* INPUT ROWS *
_ _ _ _

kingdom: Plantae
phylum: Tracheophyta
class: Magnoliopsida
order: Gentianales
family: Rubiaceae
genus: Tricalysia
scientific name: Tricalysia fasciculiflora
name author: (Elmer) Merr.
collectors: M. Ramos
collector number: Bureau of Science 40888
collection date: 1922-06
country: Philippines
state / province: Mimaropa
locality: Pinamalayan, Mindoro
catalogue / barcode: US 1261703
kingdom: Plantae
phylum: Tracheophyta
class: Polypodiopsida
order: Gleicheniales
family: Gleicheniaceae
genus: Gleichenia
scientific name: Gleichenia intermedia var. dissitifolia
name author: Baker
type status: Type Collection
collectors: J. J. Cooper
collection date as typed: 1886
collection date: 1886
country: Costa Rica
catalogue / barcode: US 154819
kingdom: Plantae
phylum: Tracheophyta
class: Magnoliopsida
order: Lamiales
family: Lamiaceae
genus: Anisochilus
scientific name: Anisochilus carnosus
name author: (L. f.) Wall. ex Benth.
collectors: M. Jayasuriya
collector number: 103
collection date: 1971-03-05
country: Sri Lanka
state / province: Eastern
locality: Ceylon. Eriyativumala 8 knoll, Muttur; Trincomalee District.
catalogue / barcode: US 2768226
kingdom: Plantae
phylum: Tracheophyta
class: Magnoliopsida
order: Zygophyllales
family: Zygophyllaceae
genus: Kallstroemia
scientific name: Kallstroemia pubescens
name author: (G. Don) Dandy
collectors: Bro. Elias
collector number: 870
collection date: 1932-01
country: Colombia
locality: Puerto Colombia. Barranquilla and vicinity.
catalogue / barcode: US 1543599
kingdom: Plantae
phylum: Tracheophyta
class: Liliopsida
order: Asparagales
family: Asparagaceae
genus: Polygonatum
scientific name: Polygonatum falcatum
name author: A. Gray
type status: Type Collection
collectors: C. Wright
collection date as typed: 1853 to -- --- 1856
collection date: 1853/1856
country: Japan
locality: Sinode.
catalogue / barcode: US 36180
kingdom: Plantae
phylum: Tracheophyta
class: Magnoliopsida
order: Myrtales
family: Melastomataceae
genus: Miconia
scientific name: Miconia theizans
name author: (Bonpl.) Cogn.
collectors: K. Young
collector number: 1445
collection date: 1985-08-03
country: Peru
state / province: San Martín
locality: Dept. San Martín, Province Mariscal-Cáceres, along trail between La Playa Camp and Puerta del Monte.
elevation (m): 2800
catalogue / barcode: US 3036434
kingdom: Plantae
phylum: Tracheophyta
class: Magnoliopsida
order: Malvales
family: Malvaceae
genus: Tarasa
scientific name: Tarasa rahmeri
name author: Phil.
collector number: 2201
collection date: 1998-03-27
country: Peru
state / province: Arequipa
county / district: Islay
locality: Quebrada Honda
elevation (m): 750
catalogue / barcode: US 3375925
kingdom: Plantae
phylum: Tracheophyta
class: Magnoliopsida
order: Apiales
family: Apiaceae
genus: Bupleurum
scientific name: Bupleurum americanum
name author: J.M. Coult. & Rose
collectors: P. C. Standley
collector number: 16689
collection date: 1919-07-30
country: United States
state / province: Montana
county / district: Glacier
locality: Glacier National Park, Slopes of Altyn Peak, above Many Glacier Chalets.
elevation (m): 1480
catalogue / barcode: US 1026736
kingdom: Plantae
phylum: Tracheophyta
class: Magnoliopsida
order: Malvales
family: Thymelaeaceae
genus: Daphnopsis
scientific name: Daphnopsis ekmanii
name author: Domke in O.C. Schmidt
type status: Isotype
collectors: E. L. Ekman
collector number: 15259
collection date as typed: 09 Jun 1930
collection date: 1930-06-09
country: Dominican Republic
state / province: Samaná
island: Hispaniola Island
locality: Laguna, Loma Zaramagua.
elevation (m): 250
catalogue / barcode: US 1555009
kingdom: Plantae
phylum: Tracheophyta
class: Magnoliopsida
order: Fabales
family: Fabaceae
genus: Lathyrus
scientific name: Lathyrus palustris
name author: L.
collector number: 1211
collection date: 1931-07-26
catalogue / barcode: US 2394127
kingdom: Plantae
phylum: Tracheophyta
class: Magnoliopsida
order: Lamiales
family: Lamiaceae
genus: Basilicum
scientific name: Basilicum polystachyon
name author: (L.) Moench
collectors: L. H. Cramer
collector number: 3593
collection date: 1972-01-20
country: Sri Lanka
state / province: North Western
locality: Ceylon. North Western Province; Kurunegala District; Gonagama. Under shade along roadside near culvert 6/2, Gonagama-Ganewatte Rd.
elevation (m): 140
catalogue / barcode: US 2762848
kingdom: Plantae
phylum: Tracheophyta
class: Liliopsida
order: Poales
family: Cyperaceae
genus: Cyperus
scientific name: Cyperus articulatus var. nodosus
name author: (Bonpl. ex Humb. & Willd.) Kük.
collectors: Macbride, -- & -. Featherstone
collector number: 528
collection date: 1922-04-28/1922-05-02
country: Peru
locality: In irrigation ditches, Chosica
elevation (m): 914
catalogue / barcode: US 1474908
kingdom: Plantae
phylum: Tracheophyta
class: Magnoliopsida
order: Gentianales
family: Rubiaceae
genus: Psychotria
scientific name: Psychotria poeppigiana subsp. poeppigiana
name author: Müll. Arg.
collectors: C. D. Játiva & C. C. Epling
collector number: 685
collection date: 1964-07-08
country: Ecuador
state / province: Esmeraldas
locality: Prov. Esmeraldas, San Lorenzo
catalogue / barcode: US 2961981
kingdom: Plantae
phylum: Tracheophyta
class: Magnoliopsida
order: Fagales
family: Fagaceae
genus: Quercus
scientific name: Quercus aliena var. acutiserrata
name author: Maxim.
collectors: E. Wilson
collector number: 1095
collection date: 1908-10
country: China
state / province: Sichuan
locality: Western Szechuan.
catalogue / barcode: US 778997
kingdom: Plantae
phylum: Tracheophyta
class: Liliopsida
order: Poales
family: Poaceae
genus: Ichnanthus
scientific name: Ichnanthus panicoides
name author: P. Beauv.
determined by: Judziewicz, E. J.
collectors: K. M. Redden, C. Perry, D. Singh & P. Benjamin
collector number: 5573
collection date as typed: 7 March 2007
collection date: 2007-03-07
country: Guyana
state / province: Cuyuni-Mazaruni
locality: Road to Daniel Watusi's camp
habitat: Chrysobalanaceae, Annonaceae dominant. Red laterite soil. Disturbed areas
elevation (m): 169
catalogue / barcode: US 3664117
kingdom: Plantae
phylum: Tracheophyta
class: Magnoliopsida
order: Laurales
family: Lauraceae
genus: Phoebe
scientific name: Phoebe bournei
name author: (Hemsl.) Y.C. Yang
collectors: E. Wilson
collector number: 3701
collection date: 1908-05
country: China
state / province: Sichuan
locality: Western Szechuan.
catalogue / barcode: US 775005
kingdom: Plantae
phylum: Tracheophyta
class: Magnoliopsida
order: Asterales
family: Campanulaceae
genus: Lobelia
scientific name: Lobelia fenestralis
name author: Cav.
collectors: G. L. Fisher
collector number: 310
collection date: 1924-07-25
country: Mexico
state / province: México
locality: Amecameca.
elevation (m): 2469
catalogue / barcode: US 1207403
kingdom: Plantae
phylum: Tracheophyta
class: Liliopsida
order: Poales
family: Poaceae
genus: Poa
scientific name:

_ _ _ _

* EXERCISE PROMPT *
Please pick out and copy every line of the material above that contains the word "elevation".

* FINAL ANSWER *
elevation (m): 2800
elevation (m): 750
elevation (m): 1480
elevation (m): 250
elevation (m): 140
elevation (m): 914
elevation (m): 169
elevation (m): 2469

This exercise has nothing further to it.